Reform Movements from the 1800s

By ab1999
  • Fighting slavery

    Fighting slavery
    Quakers were the first to stop owing slaves in 1776. Every state as far as Virgina had anti-slavery socities by 1792. Slave trade ended in 1808 so Northern shipping commuinties had no more interest in slaves. Slavery ended in the North by the early 1800s, but many Northerners still excepted Southern slavery because Northern factory owners liked the cheap cotton that the South provided.
  • Period: to

    Second Great awakening

    This movement gave hope to many people because preachers told people they could be forgiven of their sins if they did good works. Before the Second Great Awakening, preachers told people God had already decided who was going to heaven. The Second Great Awakening influenced many people to improve the United States.
  • Ohio's Oberlin College

    Ohio's Oberlin College
    Education for girls and women started making progress. In 1837, Ohio's Oberlin college became the first college to admit women. In the 1860s, when states started the first public universities, most of them excepted women.
  • Reforming the treatment of prisoners and the menatally ill

    Reforming the treatment of prisoners and the menatally ill
    Dorthea Dix went to go teach Sunday school in a prison one day in 1841. She saw that the prisoners were locked in cages and bound in chains. Many children were locked up in cages for minor thefts.
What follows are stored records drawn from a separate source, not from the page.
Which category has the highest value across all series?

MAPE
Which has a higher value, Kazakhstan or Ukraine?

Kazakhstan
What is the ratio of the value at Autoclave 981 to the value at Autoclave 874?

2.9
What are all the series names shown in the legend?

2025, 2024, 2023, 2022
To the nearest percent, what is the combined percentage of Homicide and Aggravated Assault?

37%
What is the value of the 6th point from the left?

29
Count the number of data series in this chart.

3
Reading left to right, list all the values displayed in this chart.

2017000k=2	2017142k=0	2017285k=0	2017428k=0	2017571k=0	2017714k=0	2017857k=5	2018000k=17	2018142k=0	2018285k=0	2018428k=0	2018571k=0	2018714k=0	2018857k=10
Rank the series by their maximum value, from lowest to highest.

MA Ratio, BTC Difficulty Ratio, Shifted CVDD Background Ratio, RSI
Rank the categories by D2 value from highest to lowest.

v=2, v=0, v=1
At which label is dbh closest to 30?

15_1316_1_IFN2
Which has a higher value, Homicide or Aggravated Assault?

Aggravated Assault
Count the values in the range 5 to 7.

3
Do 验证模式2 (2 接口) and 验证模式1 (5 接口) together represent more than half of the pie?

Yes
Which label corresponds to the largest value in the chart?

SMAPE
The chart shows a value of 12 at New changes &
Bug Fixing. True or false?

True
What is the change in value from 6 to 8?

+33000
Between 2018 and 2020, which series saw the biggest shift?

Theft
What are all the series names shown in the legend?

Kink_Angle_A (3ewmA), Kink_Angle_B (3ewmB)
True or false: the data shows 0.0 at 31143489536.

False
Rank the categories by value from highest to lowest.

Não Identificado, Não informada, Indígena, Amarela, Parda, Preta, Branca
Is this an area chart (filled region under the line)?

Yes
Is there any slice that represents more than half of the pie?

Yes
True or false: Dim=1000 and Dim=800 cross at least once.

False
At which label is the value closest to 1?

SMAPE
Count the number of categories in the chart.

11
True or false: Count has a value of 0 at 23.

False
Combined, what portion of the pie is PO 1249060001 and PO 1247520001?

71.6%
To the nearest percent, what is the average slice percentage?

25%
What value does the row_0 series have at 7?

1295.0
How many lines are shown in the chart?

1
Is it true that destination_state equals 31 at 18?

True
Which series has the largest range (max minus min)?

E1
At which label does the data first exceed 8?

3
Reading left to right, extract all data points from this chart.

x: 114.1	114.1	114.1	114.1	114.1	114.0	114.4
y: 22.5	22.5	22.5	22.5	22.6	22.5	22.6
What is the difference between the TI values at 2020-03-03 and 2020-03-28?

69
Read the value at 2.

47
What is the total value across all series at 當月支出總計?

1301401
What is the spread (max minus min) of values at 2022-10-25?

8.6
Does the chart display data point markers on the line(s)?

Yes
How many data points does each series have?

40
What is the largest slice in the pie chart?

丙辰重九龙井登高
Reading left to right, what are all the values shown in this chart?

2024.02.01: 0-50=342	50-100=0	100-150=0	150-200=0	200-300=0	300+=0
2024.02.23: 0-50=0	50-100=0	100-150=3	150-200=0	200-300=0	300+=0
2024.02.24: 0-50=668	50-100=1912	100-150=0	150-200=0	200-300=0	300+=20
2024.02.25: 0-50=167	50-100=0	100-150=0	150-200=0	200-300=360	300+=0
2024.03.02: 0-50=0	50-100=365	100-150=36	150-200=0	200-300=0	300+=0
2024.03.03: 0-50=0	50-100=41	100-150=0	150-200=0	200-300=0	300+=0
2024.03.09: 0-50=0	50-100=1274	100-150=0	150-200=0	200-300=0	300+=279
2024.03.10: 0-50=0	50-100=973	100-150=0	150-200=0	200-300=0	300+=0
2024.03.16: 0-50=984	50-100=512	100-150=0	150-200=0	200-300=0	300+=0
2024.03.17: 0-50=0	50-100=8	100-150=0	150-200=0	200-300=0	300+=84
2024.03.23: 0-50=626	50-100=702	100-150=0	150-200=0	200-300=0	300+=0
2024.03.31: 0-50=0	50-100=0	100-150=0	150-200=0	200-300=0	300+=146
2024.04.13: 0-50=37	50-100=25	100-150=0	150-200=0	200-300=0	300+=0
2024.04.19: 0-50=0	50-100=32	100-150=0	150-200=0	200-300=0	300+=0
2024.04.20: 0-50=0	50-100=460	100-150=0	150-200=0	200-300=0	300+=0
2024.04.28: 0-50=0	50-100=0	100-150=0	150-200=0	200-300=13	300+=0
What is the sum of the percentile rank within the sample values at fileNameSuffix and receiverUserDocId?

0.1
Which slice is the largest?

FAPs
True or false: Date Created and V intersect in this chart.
Adults who owed a little less than $20 were locked up and they couldn't earn any money so they stayed in prison for life. Dorthea Dix was horrified by the living conditions and dedicated her life to make better living conditions for prisoners.
  • Seneca Falls Convention

    Seneca Falls Convention
    Over 300 people gathered for the Seneca Falls Convention on July 19, 1848. Of those people, there were 40 men there. At this convention, they proposed a document for women's rights. It was called the Declaration of Sentiments and it was modeled after the Declaration of Independence. The new declaration listed the acts of tyranny by men over women like how the Declaration of Independence stated King George's acts of tyranny over the colonists.
  • Improving Education

    Improving Education
    Many states in the North and West decided to listen to Horace Mann's ideas of free eduction and set up public schools. Many white boys attended public schools. Although they had free education, public school was not offered to everyone. African Americans and girls did not recieve public education in the South. If African Americans attended school, they would have to go to a seperate school that recieved little money.
  • Dorthea Dix dies

    Dorthea Dix dies
    By the time that Dorthea Dix died, many changes were made to the prisons. They created justice systems for troubled children and they no longer put debtors in prison. Most state governments outlawed cruel and unusal punishments.